▶ _WORK TO DO_:
Rewrite the stretch of the records from the line that contains "collectors: E. M. Zardini & T. Tilleria" through the end, putting "place" in place of "locality" and leaving everything else the same.

▶ _MATERIAL_:
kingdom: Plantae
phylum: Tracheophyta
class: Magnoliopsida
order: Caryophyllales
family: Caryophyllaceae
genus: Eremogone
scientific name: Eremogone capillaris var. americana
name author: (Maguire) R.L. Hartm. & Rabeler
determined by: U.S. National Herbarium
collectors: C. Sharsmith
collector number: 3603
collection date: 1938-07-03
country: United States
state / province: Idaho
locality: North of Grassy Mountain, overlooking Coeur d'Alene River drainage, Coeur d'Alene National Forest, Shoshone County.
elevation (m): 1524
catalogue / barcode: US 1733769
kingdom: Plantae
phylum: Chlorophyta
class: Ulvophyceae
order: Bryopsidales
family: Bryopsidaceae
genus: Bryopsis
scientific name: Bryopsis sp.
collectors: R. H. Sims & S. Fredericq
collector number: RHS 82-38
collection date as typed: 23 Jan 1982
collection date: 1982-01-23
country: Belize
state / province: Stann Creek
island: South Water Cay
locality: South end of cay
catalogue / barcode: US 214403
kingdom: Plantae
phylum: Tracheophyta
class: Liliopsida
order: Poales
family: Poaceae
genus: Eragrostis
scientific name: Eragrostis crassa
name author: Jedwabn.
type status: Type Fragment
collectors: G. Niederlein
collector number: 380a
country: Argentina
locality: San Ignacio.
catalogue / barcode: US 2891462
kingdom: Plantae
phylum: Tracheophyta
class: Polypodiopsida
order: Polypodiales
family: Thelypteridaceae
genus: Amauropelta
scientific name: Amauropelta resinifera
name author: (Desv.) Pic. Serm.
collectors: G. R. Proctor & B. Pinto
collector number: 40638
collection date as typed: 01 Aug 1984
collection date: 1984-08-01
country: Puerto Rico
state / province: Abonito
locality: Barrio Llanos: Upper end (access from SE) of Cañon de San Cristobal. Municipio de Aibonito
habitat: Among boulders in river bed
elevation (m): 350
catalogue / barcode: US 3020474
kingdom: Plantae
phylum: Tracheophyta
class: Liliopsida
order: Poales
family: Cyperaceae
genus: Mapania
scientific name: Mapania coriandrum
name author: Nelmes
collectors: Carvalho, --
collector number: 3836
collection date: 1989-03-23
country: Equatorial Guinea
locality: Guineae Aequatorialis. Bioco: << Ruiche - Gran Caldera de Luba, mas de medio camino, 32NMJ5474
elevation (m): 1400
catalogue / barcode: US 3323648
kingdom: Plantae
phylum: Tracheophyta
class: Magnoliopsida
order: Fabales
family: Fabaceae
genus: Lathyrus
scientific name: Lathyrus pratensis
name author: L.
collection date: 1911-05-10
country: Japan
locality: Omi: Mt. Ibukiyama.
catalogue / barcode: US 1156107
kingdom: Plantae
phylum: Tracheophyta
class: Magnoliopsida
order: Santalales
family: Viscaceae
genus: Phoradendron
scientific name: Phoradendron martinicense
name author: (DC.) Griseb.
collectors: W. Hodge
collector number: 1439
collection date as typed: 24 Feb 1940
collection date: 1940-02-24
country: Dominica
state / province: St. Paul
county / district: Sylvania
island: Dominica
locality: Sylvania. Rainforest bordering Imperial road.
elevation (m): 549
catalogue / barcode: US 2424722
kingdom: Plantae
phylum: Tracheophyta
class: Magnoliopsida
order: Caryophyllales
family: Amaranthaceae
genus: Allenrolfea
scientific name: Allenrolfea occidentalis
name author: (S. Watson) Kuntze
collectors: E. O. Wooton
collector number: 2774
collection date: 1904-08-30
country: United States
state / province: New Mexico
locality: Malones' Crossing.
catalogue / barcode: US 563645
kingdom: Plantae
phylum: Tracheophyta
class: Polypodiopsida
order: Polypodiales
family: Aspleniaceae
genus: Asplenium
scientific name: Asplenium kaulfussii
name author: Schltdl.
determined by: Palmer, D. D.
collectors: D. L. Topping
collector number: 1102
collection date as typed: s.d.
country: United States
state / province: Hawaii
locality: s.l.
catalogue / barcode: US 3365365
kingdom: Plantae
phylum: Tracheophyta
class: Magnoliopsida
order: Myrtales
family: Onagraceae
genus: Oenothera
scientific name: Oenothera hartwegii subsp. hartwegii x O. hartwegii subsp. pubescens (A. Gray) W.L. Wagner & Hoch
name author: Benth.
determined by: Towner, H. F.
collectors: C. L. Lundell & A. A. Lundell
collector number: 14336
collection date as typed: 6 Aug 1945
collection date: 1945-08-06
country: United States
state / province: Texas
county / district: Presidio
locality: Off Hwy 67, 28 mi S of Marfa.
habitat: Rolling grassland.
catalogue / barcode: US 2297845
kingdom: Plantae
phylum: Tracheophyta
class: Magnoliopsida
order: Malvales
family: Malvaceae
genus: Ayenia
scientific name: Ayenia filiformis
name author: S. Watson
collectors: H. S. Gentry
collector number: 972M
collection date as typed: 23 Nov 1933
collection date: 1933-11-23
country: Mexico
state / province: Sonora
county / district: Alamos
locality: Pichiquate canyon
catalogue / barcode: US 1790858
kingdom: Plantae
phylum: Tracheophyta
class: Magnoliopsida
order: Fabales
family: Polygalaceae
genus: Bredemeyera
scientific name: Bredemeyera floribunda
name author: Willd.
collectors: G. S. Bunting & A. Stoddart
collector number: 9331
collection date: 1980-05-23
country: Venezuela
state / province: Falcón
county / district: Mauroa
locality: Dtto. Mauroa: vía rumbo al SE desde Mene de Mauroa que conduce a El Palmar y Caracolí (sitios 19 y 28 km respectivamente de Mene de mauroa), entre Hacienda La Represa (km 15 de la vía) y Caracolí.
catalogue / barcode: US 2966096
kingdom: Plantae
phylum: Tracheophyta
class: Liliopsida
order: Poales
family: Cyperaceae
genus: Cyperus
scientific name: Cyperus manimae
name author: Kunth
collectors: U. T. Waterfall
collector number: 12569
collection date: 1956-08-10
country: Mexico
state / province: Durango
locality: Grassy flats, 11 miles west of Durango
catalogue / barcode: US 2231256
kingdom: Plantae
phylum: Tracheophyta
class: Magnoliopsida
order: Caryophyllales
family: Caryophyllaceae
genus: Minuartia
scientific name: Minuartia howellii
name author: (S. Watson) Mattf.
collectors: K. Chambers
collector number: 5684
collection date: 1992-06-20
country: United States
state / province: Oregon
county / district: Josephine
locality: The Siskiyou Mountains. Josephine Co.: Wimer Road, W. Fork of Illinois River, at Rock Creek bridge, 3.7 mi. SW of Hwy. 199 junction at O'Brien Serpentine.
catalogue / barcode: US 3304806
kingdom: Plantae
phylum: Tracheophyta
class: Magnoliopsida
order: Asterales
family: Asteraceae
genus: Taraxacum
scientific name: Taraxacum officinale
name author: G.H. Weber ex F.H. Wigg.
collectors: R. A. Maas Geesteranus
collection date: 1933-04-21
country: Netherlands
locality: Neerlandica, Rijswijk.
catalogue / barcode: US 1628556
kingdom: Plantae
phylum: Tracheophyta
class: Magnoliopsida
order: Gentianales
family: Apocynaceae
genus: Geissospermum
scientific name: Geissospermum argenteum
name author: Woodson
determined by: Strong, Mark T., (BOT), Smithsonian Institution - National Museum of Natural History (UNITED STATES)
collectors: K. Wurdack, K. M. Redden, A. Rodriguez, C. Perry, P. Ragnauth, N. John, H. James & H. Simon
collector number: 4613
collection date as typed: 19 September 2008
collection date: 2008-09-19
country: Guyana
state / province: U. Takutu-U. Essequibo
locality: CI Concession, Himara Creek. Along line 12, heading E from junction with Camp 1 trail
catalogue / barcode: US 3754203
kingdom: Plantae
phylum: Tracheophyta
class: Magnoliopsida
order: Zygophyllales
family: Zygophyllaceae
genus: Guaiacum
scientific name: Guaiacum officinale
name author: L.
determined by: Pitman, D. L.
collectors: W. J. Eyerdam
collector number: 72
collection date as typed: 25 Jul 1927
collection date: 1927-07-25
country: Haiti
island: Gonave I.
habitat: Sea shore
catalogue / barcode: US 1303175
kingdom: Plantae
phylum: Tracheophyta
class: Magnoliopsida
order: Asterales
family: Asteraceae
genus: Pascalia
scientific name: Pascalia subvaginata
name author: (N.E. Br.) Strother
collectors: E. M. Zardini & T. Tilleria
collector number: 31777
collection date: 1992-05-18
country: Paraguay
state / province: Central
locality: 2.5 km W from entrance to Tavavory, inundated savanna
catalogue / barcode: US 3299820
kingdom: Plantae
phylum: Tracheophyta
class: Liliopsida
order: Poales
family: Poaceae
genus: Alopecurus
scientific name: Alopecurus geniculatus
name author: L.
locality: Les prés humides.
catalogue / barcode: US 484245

▶ _FINAL RESULT_:
collectors: E. M. Zardini & T. Tilleria
collector number: 31777
collection date: 1992-05-18
country: Paraguay
state / province: Central
place: 2.5 km W from entrance to Tavavory, inundated savanna
catalogue / barcode: US 3299820
kingdom: Plantae
phylum: Tracheophyta
class: Liliopsida
order: Poales
family: Poaceae
genus: Alopecurus
scientific name: Alopecurus geniculatus
name author: L.
place: Les prés humides.
catalogue / barcode: US 484245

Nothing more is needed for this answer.